Extracted records –
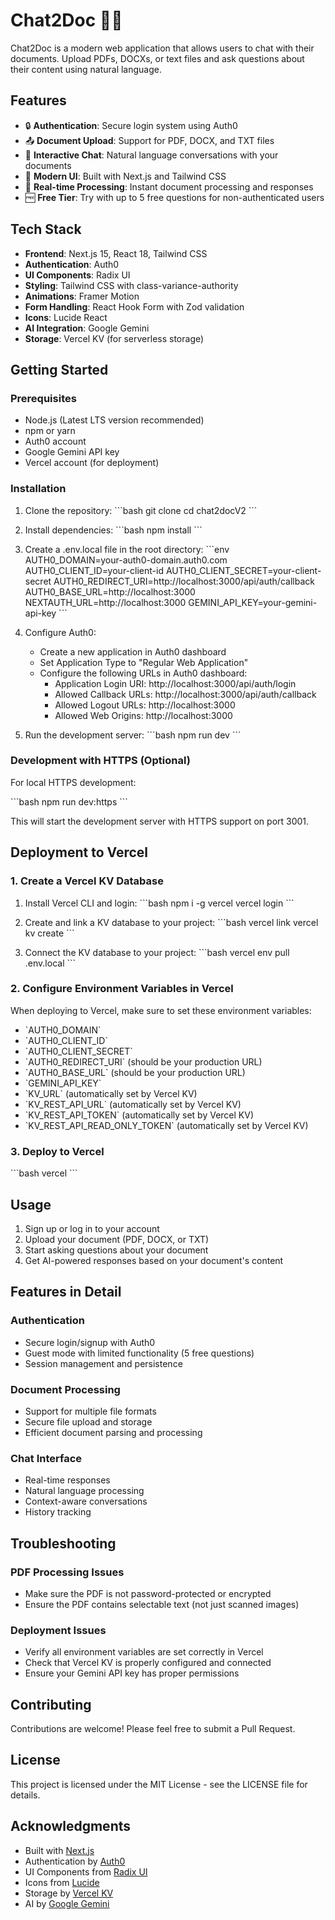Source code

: # Chat2Doc 📄💬

Chat2Doc is a modern web application that allows users to chat with their documents. Upload PDFs, DOCXs, or text files and ask questions about their content using natural language.

## Features

- 🔒 **Authentication**: Secure login system using Auth0
- 📤 **Document Upload**: Support for PDF, DOCX, and TXT files
- 💬 **Interactive Chat**: Natural language conversations with your documents
- 🎨 **Modern UI**: Built with Next.js and Tailwind CSS
- 🔄 **Real-time Processing**: Instant document processing and responses
- 🆓 **Free Tier**: Try with up to 5 free questions for non-authenticated users

## Tech Stack

- **Frontend**: Next.js 15, React 18, Tailwind CSS
- **Authentication**: Auth0
- **UI Components**: Radix UI
- **Styling**: Tailwind CSS with class-variance-authority
- **Animations**: Framer Motion
- **Form Handling**: React Hook Form with Zod validation
- **Icons**: Lucide React
- **AI Integration**: Google Gemini
- **Storage**: Vercel KV (for serverless storage)

## Getting Started

### Prerequisites

- Node.js (Latest LTS version recommended)
- npm or yarn
- Auth0 account
- Google Gemini API key
- Vercel account (for deployment)

### Installation

1. Clone the repository:
\`\`\`bash
git clone <repository-url>
cd chat2docV2
\`\`\`

2. Install dependencies:
\`\`\`bash
npm install
\`\`\`

3. Create a .env.local file in the root directory:
\`\`\`env
AUTH0_DOMAIN=your-auth0-domain.auth0.com
AUTH0_CLIENT_ID=your-client-id
AUTH0_CLIENT_SECRET=your-client-secret
AUTH0_REDIRECT_URI=http://localhost:3000/api/auth/callback
AUTH0_BASE_URL=http://localhost:3000
NEXTAUTH_URL=http://localhost:3000
GEMINI_API_KEY=your-gemini-api-key
\`\`\`

4. Configure Auth0:
   - Create a new application in Auth0 dashboard
   - Set Application Type to "Regular Web Application"
   - Configure the following URLs in Auth0 dashboard:
     - Application Login URI: http://localhost:3000/api/auth/login
     - Allowed Callback URLs: http://localhost:3000/api/auth/callback
     - Allowed Logout URLs: http://localhost:3000
     - Allowed Web Origins: http://localhost:3000

5. Run the development server:
\`\`\`bash
npm run dev
\`\`\`

### Development with HTTPS (Optional)

For local HTTPS development:

\`\`\`bash
npm run dev:https
\`\`\`

This will start the development server with HTTPS support on port 3001.

## Deployment to Vercel

### 1. Create a Vercel KV Database

1. Install Vercel CLI and login:
\`\`\`bash
npm i -g vercel
vercel login
\`\`\`

2. Create and link a KV database to your project:
\`\`\`bash
vercel link
vercel kv create
\`\`\`

3. Connect the KV database to your project:
\`\`\`bash
vercel env pull .env.local
\`\`\`

### 2. Configure Environment Variables in Vercel

When deploying to Vercel, make sure to set these environment variables:

- \`AUTH0_DOMAIN\`
- \`AUTH0_CLIENT_ID\`
- \`AUTH0_CLIENT_SECRET\`
- \`AUTH0_REDIRECT_URI\` (should be your production URL)
- \`AUTH0_BASE_URL\` (should be your production URL)
- \`GEMINI_API_KEY\`
- \`KV_URL\` (automatically set by Vercel KV)
- \`KV_REST_API_URL\` (automatically set by Vercel KV)
- \`KV_REST_API_TOKEN\` (automatically set by Vercel KV)
- \`KV_REST_API_READ_ONLY_TOKEN\` (automatically set by Vercel KV)

### 3. Deploy to Vercel

\`\`\`bash
vercel
\`\`\`

## Usage

1. Sign up or log in to your account
2. Upload your document (PDF, DOCX, or TXT)
3. Start asking questions about your document
4. Get AI-powered responses based on your document's content

## Features in Detail

### Authentication
- Secure login/signup with Auth0
- Guest mode with limited functionality (5 free questions)
- Session management and persistence

### Document Processing
- Support for multiple file formats
- Secure file upload and storage
- Efficient document parsing and processing

### Chat Interface
- Real-time responses
- Natural language processing
- Context-aware conversations
- History tracking

## Troubleshooting

### PDF Processing Issues
- Make sure the PDF is not password-protected or encrypted
- Ensure the PDF contains selectable text (not just scanned images)

### Deployment Issues
- Verify all environment variables are set correctly in Vercel
- Check that Vercel KV is properly configured and connected
- Ensure your Gemini API key has proper permissions

## Contributing

Contributions are welcome! Please feel free to submit a Pull Request.

## License

This project is licensed under the MIT License - see the LICENSE file for details.

## Acknowledgments

- Built with [Next.js](https://nextjs.org/)
- Authentication by [Auth0](https://auth0.com/)
- UI Components from [Radix UI](https://www.radix-ui.com/)
- Icons from [Lucide](https://lucide.dev/)
- Storage by [Vercel KV](https://vercel.com/storage/kv)
- AI by [Google Gemini](https://deepmind.google/technologies/gemini/)
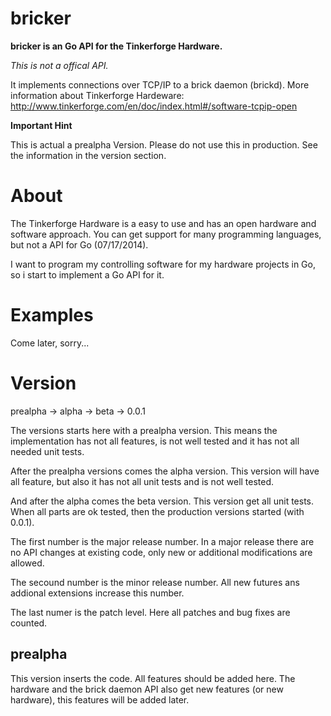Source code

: bricker
=======

**bricker is an Go API for the Tinkerforge Hardware.**

*This is not a offical API.*

It implements connections over TCP/IP to a brick daemon (brickd).
More information about Tinkerforge Hardeware: http://www.tinkerforge.com/en/doc/index.html#/software-tcpip-open

**Important Hint**

This is actual a prealpha Version.
Please do not use this in production.
See the information in the version section.

# About

The Tinkerforge Hardware is a easy to use and has an open hardware and software approach.
You can get support for many programming languages, but not a API for Go (07/17/2014).

I want to program my controlling software for my hardware projects in Go, so i start to
implement a Go API for it.

# Examples

Come later, sorry...

# Version

prealpha -> alpha -> beta -> 0.0.1

The versions starts here with a prealpha version.
This means the implementation has not all features,
is not well tested and it has not all needed unit tests.

After the prealpha versions comes the alpha version.
This version will have all feature, but also it has not all unit tests and is not well tested.

And after the alpha comes the beta version. This version get all unit tests.
When all parts are ok tested, then the production versions started (with 0.0.1).

The first number is the major release number.
In a major release there are no API changes at existing code, only new or additional modifications are allowed.

The secound number is the minor release number.
All new futures ans addional extensions increase this number.

The last numer is the patch level.
Here all patches and bug fixes are counted.

## prealpha
This version inserts the code. All features should be added here.
The hardware and the brick daemon API also get new features (or new hardware),
this features will be added later.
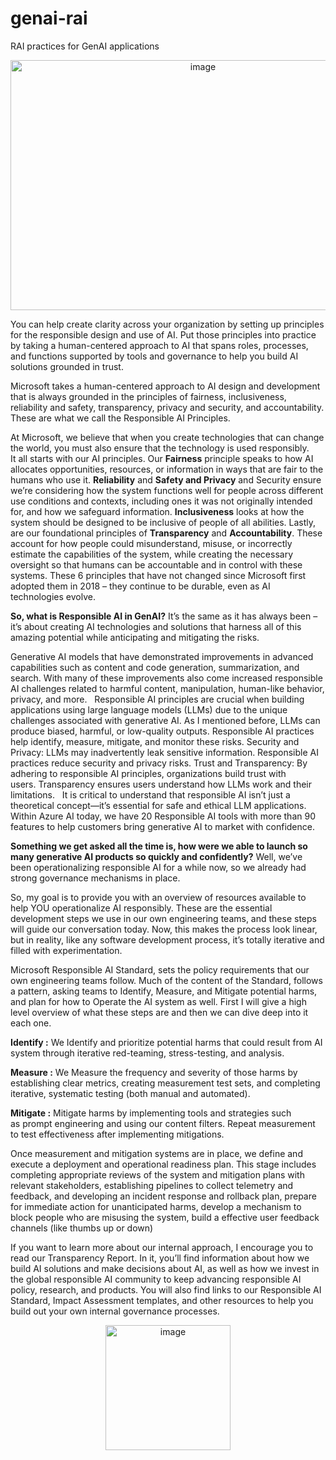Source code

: # genai-rai
RAI practices for GenAI applications

<div style="text-align: center;">
  <img src="https://github.com/user-attachments/assets/467b8b54-baf8-4e53-8f17-66f218656eb2" alt="image" width="600" height="400">
</div>

You can help create clarity across your organization by setting up principles for the responsible design and use of AI. Put those principles into practice by taking a human-centered approach to AI that spans roles, processes, and functions supported by tools and governance to help you build AI solutions grounded in trust.

Microsoft takes a human-centered approach to AI design and development that is always grounded in the principles of fairness, inclusiveness, reliability and safety, transparency, privacy and security, and accountability. These are what we call the Responsible AI Principles.

At Microsoft, we believe that when you create technologies that can change the world, you must also ensure that the technology is used responsibly.  
It all starts with our AI principles.
Our **Fairness** principle speaks to how AI allocates opportunities, resources, or information in ways that are fair to the humans who use it.
**Reliability** and **Safety and Privacy** and Security ensure we’re considering how the system functions well for people across different use conditions and contexts, including ones it was not originally intended for, and how we safeguard information.
**Inclusiveness** looks at how the system should be designed to be inclusive of people of all abilities.
Lastly, are our foundational principles of **Transparency** and **Accountability**. These account for how people could misunderstand, misuse, or incorrectly estimate the capabilities of the system, while creating the necessary oversight so that humans can be accountable and in control with these systems.
These 6 principles that have not changed since Microsoft first adopted them in 2018 – they continue to be durable, even as AI technologies evolve.

**So, what is Responsible AI in GenAI?**
It’s the same as it has always been – it’s about creating AI technologies and solutions that harness all of this amazing potential while anticipating and mitigating the risks.

Generative AI models that have demonstrated improvements in advanced capabilities such as content and code generation, summarization, and search. With many of these improvements also come increased responsible AI challenges related to harmful content, manipulation, human-like behavior, privacy, and more.
 
Responsible AI principles are crucial when building applications using large language models (LLMs) due to the unique challenges associated with generative AI. As I mentioned before, LLMs can produce biased, harmful, or low-quality outputs. Responsible AI practices help identify, measure, mitigate, and monitor these risks.
Security and Privacy: LLMs may inadvertently leak sensitive information. Responsible AI practices reduce security and privacy risks.
Trust and Transparency: By adhering to responsible AI principles, organizations build trust with users. Transparency ensures users understand how LLMs work and their limitations.
 
It is critical to understand that responsible AI isn’t just a theoretical concept—it’s essential for safe and ethical LLM applications. Within Azure AI today, we have 20 Responsible AI tools with more than 90 features to help customers bring generative AI to market with confidence.

**Something we get asked all the time is, how were we able to launch so many generative AI products so quickly and confidently?**
Well, we’ve been operationalizing responsible AI for a while now, so we already had strong governance mechanisms in place.

So, my goal is to provide you with an overview of resources available to help YOU operationalize AI responsibly.
These are the essential development steps we use in our own engineering teams, and these steps will guide our conversation today.
Now, this makes the process look linear, but in reality, like any software development process, it’s totally iterative and filled with experimentation. 

Microsoft Responsible AI Standard, sets the policy requirements that our own engineering teams follow. Much of the content of the Standard, follows a pattern, asking teams to Identify, Measure, and Mitigate potential harms, and plan for how to Operate the AI system as well. First I will give a high level overview of what these steps are and then we can dive deep into it each one.

**Identify :** We Identify and prioritize potential harms that could result from AI system through iterative red-teaming, stress-testing, and analysis.

**Measure :** We Measure the frequency and severity of those harms by establishing clear metrics, creating measurement test sets, and completing iterative, systematic testing (both manual and automated).

**Mitigate :** Mitigate harms by implementing tools and strategies such as prompt engineering and using our content filters. Repeat measurement to test effectiveness after implementing mitigations.

Once measurement and mitigation systems are in place, we define and execute a deployment and operational readiness plan. This stage includes completing appropriate reviews of the system and mitigation plans with relevant stakeholders, establishing pipelines to collect telemetry and feedback, and developing an incident response and rollback plan, prepare for immediate action for unanticipated harms, develop a mechanism to block people who are misusing the system, build a effective user feedback channels (like thumbs up or down)

If you want to learn more about our internal approach, I encourage you to read our Transparency Report.
In it, you’ll find information about how we build AI solutions and make decisions about AI, as well as how we invest in the global responsible AI community to keep advancing responsible AI policy, research, and products.
You will also find links to our Responsible AI Standard, Impact Assessment templates, and other resources to help you build out your own internal governance processes.


<div style="text-align: center;">
  <img src="https://github.com/user-attachments/assets/0ca783c0-1670-4a9d-b283-bee22a2ed45c" alt="image" width="200" height="200">
</div>



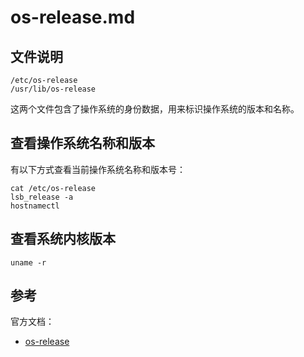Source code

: # os-release.md

## 文件说明

    /etc/os-release
    /usr/lib/os-release

这两个文件包含了操作系统的身份数据，用来标识操作系统的版本和名称。

## 查看操作系统名称和版本

有以下方式查看当前操作系统名称和版本号：

    cat /etc/os-release
    lsb_release -a
    hostnamectl

## 查看系统内核版本

    uname -r

## 参考

官方文档：

- [os-release](https://www.linux.org/docs/man5/os-release.html)
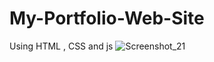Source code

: # My-Portfolio-Web-Site
Using HTML , CSS and js
![Screenshot_21](https://github.com/Vindulapahasarani/My-Portfolio-Web-Site/assets/85609775/644dbae3-c2be-4485-ac48-105a74ab8e2a)
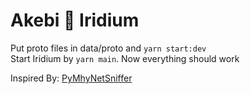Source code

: # Akebi 💖 Iridium

Put proto files in data/proto and `yarn start:dev` <br>
Start Iridium by `yarn main`. Now everything should work

Inspired By: [PyMhyNetSniffer](https://github.com/BUnipendix/PyMhyNetSniffer)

Task to carry out – Retype the entries above exactly, but only from the line containing "## Features in Detail" through the line containing "- Icons from [Lucide](https://lucide.dev/)", both included.

Exercise output –
## Features in Detail

### Authentication
- Secure login/signup with Auth0
- Guest mode with limited functionality (5 free questions)
- Session management and persistence

### Document Processing
- Support for multiple file formats
- Secure file upload and storage
- Efficient document parsing and processing

### Chat Interface
- Real-time responses
- Natural language processing
- Context-aware conversations
- History tracking

## Troubleshooting

### PDF Processing Issues
- Make sure the PDF is not password-protected or encrypted
- Ensure the PDF contains selectable text (not just scanned images)

### Deployment Issues
- Verify all environment variables are set correctly in Vercel
- Check that Vercel KV is properly configured and connected
- Ensure your Gemini API key has proper permissions

## Contributing

Contributions are welcome! Please feel free to submit a Pull Request.

## License

This project is licensed under the MIT License - see the LICENSE file for details.

## Acknowledgments

- Built with [Next.js](https://nextjs.org/)
- Authentication by [Auth0](https://auth0.com/)
- UI Components from [Radix UI](https://www.radix-ui.com/)
- Icons from [Lucide](https://lucide.dev/)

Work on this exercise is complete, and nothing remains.